In Australia social bloccati per gli under 16
Il divieto riguarda inizialmente piattaforme come Facebook, Instagram, TikTok, Snapchat, YouTube e Reddit. Ma l’elenco potrà ampliarsi se nuovi servizi attireranno utenti minorenni. La legge richiede verifiche dell’età complesse che combinano dati dichiarati, segnali comportamentali e strumenti tecnologici. Evitando di basarsi solo sui documenti d’identità. Diverse piattaforme offriranno la possibilità di mantenere un profilo “congelato” fino ai 16 anni. Mentre altre prevedono solo la disattivazione temporanea o la cancellazione dei contenuti.

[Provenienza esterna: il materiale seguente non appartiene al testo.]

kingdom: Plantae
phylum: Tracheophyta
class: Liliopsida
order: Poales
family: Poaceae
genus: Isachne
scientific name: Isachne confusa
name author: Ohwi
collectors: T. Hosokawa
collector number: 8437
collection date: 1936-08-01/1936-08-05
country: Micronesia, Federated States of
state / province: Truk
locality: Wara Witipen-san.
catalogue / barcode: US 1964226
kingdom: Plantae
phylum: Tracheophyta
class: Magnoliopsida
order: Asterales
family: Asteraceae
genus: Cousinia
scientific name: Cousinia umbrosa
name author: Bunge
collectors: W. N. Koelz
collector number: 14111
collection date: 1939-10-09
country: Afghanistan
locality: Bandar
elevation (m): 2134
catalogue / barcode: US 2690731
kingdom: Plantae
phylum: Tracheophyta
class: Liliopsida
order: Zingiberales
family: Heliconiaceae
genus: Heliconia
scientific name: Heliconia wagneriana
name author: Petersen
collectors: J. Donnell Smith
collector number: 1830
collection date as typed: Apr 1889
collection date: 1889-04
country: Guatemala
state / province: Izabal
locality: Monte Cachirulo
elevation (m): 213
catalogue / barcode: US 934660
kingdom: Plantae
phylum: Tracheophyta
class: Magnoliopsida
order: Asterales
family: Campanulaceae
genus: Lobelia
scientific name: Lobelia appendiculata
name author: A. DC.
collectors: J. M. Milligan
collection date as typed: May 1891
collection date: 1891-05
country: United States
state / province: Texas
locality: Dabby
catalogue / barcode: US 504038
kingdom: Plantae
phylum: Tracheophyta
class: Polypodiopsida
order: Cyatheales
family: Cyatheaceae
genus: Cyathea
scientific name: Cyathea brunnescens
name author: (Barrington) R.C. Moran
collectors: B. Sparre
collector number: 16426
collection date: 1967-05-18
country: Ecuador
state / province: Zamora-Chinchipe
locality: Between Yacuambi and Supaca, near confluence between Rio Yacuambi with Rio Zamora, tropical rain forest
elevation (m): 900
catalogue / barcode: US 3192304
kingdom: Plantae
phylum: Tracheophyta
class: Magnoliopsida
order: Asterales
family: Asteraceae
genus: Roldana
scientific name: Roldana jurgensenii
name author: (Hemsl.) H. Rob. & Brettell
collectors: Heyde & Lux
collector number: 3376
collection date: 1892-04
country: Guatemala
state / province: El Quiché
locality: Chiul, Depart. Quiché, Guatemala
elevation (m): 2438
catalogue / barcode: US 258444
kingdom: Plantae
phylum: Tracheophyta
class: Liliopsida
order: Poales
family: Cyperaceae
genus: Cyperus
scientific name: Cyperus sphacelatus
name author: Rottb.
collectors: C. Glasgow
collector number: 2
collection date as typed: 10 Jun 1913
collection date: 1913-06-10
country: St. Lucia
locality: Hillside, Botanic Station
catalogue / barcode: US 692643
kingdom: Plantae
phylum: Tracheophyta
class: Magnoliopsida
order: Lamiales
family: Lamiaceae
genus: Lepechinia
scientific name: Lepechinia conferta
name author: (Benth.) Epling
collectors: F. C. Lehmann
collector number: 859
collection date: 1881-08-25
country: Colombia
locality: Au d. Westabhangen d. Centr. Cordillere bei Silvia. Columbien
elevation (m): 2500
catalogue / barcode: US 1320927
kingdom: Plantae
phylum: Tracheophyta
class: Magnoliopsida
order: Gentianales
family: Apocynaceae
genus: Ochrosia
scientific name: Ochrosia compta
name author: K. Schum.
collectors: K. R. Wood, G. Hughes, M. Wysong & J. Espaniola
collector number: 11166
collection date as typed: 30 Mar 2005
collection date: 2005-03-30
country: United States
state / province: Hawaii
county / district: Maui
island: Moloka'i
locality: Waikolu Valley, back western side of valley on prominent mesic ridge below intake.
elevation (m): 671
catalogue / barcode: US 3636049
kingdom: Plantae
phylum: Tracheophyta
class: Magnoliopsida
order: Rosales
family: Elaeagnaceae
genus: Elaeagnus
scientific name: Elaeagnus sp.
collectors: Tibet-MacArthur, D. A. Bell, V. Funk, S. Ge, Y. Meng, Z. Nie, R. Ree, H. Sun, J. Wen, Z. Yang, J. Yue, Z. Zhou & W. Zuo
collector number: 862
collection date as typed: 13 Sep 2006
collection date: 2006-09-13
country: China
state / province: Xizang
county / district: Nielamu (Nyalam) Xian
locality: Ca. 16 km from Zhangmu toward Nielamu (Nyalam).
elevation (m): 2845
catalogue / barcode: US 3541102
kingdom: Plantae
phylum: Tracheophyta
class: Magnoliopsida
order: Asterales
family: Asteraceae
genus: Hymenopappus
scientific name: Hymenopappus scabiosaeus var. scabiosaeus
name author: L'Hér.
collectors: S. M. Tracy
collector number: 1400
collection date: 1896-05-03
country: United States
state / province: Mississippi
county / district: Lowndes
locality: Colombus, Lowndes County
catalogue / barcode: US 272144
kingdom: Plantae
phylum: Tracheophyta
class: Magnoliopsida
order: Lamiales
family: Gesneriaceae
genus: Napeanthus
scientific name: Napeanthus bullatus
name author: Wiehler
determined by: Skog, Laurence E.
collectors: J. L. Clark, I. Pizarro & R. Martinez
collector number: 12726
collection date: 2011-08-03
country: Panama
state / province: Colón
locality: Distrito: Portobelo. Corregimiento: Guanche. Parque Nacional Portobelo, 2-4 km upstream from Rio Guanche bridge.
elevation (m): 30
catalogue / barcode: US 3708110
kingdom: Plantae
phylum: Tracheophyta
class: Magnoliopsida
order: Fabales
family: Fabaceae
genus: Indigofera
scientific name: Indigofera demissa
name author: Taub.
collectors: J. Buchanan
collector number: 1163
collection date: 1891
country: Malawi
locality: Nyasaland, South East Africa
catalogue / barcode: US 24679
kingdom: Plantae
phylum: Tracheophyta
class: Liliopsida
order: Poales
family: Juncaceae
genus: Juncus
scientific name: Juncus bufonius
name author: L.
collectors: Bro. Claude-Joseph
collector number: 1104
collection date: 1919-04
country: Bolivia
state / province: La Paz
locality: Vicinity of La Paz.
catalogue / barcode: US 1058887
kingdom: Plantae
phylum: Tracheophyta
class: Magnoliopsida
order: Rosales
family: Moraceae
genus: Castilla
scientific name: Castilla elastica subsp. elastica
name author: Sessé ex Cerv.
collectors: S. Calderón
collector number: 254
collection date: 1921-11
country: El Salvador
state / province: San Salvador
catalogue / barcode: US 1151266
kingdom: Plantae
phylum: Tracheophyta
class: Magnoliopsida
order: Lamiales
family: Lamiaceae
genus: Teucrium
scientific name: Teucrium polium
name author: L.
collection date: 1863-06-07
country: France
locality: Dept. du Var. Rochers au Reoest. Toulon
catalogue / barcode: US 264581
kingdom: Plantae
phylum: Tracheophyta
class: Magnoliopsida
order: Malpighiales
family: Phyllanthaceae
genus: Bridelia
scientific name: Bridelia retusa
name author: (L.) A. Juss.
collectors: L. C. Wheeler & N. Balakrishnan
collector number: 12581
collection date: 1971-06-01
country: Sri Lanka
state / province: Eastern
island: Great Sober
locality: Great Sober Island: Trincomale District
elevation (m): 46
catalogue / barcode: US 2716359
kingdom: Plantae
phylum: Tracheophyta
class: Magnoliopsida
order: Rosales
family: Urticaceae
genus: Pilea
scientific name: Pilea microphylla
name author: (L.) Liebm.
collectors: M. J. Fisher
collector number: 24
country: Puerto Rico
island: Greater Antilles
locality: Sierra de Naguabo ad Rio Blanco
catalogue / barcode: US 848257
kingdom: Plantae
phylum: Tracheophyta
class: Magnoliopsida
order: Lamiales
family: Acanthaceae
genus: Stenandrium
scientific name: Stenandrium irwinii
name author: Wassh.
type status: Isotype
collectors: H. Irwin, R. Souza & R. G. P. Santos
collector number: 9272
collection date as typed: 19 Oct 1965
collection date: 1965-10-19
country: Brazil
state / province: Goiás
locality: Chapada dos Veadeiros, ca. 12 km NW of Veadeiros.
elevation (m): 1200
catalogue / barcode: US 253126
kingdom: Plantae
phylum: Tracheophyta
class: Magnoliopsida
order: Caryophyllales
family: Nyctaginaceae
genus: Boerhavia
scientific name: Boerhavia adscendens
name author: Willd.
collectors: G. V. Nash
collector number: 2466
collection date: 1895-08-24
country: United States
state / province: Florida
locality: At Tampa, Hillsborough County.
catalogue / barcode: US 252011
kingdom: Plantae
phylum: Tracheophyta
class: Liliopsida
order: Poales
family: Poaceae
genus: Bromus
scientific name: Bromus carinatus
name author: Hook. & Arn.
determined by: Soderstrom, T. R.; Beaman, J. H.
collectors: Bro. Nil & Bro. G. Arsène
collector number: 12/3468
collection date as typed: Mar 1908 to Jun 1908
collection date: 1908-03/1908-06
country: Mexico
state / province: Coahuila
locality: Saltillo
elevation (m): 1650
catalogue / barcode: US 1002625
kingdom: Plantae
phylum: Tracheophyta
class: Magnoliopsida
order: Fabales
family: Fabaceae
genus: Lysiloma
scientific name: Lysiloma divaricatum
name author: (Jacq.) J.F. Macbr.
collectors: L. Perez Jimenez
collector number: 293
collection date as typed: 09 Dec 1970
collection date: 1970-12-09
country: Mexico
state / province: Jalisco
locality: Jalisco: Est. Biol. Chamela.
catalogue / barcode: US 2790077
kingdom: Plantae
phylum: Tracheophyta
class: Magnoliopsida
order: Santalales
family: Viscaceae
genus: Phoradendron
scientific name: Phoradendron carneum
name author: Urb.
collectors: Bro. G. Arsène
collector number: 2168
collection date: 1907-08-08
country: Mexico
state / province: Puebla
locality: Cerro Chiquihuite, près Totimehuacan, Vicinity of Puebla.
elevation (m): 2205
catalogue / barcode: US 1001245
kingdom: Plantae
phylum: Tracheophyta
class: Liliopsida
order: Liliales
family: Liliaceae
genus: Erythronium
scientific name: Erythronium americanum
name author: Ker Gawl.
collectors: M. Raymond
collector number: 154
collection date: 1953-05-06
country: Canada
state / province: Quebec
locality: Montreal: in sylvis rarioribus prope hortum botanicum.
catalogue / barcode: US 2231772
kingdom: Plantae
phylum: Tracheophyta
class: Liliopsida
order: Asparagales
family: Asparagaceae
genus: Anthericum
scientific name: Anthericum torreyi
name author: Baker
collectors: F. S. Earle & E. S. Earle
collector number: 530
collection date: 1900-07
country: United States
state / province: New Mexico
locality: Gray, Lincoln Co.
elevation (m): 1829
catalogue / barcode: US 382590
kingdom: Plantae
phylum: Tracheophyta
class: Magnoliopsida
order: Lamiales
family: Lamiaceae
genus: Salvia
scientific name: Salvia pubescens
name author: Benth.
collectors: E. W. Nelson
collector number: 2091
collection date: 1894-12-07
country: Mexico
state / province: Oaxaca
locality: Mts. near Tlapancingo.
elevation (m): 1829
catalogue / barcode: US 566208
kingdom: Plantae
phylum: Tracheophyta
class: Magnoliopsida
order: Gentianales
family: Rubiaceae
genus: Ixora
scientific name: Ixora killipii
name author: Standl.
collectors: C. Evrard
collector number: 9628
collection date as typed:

Le autorità hanno avvertito che il processo sarà graduale e che i risultati completi richiederanno tempo. Con priorità alle piattaforme più frequentate dai ragazzi. A tal proposito, infatti, le autorità riconoscono la complessità tecnica del processo in atto. Non resta che attendere e scoprire come evolverà lo scenario social in Australia con l’arrivo di tale provvedimento.
Le opinioni delle famiglie sono divise. Alcuni genitori temono che i figli possano essere esclusi dalle dinamiche sociali dei coetanei. Mentre altri apprezzano l’iniziativa come strumento per ridurre comportamenti considerati problematici e potenzialmente pericolosi. Secondo il primo ministro, il provvedimento rappresenta un cambiamento storico che responsabilizza le piattaforme nei confronti dei giovani.